SEC Says Tokenized Assets are Securities First, Technology Second 

SEC Says Tokenized Assets are Securities First, Technology Second 

The US Securities and Exchange Commission (SEC) reported that putting a security on a blockchain will not change its legal status. SEC also added that a tokenized asset will face the same registration requirements as traditional instruments. It opined that if anything is acting like a stock, bond, or investment contract, then it is essential to treat it as a security under the law, even if it is wrapped in a fancy blockchain technology. 

Two Categories of Tokenized Securities

In a joint statement held on Wednesday, the agency’s Division of Corporation Finance, Trading and Markets, and Investment Management reported that the tokens that represent a security must remain subject to Federal Securities Law under the Securities Act of 1933. The agency also divided the tokenized securities into two categories: issuer-backed tokenized securities and third-party issued tokens. In the issuer-led model, the firm or agency must tie its on-chain transfers to the official shareholder records. Third-party tokenization is more complicated as an unaffiliated firm creates a crypto asset tied to someone else’s security. The SEC noted this model varies widely, and it introduces additional risks like bankruptcy. 

On-chain transactions are referred to as securities transferred that are directly recorded on a blockchain or distributed ledger, instead of conventional database systems. According to the statement, issuers can offer tokenized securities as a separate class or along with traditional shares. If a tokenized security has a substantially similar character and confers substantially similar rights and privileges, it can be treated as the same class, regardless of the format, for certain purposes under the Federal Securities Laws. However, a key difference the agency notes is that, “instead of maintaining the master securityholder file through conventional, off-chain database records, the issuer (or its agent) maintains the master securityholder file on one or more crypto networks.”

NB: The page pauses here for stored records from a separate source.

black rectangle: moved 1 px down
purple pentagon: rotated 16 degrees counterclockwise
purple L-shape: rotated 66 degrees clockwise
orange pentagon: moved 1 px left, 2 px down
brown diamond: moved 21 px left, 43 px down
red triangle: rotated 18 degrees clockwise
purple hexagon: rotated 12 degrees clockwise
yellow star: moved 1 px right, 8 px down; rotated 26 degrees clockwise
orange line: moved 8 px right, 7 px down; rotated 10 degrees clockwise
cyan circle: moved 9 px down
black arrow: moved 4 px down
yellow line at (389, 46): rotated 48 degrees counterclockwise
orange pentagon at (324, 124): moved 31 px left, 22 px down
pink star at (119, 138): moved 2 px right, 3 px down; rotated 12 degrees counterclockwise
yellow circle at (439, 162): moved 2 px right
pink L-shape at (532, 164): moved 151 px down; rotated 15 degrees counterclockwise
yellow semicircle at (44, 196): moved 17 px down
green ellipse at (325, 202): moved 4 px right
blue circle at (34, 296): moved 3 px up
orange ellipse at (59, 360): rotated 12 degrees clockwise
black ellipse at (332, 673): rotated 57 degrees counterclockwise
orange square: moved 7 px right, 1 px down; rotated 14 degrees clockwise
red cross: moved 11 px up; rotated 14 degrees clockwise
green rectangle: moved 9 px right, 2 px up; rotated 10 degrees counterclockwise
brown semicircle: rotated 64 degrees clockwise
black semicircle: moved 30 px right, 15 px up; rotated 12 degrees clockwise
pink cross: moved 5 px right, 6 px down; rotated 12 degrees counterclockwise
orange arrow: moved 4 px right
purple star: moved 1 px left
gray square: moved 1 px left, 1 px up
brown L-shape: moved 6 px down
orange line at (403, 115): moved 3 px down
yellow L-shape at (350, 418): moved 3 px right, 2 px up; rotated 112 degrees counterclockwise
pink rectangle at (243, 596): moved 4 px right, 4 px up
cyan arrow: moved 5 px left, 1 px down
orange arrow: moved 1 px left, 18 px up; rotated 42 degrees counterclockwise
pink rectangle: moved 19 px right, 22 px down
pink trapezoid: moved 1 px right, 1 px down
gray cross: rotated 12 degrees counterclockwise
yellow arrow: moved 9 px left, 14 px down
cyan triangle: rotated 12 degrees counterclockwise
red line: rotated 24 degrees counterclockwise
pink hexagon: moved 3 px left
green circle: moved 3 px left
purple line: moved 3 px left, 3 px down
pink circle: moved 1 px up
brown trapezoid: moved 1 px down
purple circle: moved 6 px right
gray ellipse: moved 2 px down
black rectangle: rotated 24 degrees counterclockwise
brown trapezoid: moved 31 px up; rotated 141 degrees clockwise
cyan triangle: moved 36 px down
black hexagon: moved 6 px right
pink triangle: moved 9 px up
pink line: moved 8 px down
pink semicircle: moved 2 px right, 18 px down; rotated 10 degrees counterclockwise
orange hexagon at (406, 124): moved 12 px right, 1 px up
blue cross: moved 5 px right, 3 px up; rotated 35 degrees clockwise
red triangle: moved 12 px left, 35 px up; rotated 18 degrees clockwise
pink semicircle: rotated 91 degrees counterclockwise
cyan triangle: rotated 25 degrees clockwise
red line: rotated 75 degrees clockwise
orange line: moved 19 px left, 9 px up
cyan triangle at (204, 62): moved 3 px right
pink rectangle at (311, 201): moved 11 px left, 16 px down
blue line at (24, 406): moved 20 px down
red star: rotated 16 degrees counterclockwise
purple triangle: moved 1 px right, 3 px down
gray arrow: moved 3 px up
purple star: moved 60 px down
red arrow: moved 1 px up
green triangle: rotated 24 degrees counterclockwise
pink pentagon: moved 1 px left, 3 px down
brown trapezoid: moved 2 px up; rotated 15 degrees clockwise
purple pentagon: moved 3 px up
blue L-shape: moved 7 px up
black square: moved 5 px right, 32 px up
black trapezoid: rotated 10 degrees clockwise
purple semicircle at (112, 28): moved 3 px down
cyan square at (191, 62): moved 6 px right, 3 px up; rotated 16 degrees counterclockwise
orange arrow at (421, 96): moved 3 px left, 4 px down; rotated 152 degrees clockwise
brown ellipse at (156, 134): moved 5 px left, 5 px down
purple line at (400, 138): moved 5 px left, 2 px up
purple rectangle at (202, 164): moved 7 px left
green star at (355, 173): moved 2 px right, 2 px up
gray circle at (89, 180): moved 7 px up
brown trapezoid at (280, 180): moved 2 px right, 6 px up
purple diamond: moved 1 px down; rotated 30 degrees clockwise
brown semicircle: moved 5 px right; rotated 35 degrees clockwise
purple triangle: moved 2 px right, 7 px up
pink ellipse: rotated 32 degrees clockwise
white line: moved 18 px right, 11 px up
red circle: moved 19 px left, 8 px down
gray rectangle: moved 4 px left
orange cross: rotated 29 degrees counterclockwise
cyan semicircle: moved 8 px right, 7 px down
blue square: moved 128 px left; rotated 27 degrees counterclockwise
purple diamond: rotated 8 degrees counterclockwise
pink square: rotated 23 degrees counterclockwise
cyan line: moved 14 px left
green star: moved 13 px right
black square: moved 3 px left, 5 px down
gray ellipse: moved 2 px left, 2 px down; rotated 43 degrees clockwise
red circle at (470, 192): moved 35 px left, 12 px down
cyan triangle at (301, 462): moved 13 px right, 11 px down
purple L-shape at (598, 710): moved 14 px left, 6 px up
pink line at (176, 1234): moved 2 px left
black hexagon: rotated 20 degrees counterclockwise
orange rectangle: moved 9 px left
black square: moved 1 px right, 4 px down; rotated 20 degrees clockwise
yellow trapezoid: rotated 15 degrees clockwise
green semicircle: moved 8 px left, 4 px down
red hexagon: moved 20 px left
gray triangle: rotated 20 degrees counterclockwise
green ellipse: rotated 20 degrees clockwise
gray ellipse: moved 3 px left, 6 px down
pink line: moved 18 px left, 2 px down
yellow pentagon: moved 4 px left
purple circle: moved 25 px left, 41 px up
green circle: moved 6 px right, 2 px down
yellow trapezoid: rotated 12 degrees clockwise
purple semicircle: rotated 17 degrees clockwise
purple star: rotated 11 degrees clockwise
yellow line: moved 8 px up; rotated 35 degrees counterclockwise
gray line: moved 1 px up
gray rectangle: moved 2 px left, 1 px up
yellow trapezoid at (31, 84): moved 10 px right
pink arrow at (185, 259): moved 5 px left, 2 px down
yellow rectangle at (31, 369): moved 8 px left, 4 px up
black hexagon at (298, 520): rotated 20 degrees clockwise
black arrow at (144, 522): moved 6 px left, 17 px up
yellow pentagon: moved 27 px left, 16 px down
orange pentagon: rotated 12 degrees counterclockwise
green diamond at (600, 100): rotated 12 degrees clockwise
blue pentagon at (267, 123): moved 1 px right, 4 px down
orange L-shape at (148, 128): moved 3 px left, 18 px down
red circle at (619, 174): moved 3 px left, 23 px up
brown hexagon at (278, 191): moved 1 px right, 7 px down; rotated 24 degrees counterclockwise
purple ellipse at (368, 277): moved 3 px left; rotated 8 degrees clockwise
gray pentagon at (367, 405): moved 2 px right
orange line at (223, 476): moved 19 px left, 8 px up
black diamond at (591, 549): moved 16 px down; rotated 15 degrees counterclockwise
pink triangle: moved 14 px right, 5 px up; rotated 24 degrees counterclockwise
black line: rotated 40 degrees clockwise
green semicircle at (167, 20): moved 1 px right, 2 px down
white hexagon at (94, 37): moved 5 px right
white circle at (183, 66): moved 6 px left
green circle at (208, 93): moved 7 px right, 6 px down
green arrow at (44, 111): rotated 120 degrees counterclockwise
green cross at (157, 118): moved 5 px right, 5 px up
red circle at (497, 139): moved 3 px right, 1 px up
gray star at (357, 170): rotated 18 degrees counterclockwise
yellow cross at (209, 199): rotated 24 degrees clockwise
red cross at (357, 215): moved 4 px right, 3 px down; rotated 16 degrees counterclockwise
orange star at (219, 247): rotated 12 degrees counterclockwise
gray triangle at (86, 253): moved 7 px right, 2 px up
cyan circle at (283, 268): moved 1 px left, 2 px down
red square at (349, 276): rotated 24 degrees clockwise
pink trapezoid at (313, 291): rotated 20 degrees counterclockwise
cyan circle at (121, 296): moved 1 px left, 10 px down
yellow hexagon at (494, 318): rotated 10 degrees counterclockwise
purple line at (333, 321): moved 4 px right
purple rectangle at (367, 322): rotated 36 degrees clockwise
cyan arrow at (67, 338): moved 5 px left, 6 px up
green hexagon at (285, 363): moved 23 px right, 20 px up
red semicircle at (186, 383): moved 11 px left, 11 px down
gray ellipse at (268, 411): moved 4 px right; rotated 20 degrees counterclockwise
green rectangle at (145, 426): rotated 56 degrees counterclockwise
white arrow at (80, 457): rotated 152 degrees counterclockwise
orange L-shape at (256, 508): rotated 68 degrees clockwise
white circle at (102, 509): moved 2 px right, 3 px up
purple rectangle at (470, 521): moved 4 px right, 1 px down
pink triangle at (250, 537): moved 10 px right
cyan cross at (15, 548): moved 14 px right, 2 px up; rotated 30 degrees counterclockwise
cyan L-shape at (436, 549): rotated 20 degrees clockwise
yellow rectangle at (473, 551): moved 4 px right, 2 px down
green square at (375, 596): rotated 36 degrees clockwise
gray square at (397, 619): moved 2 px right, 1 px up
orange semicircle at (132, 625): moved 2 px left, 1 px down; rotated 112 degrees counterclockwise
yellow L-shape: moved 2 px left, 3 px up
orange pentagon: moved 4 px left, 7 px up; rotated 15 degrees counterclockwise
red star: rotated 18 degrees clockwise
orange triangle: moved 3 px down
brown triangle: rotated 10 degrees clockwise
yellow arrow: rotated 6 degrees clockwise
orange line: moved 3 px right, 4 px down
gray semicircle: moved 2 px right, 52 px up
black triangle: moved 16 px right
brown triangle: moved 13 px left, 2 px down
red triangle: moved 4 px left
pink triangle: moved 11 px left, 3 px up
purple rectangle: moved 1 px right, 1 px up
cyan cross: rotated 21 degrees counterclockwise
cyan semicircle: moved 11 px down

SEC and Trump’s Presidency

The SEC issued the statement on behalf of the federal agency, shifting its stance on crypto under the Trump administration. Meanwhile, the SEC has dropped or closed more than a dozen cases over the past year, which also included actions issued against the major crypto companies that constituted tokens, staking products, and wallet infrastructure as unregistered securities. The SEC guidance reinforces that securities laws apply to all tokenized securities regardless of their technological format. 

However, the statement lacked clarity on the harder questions raised by the abandoned cases, like whether crypto-native products like tokens or staking programs are deemed as securities in the first place. 

Custodial vs. Synthetic Tokens

The SEC has observed two common third-party approaches: custodial and synthetic. In the custodial tokenization, the underlying security sits in custody, while the token represents an entitlement or indirect interest. By contrast, in the synthetic tokenization, the token represents the third party’s own instrument that is used for tracking the underlying security. 

On security-based swaps, the staff noted that offerings to people who are not eligible for contract participation can trigger additional requirements like registration or exchange-trading conditions. The SEC actually issued its statement as a compliance road map and not a green light. It is encouraging firms to engage with the agency as they are preparing for registrations, proposals, and requests for action.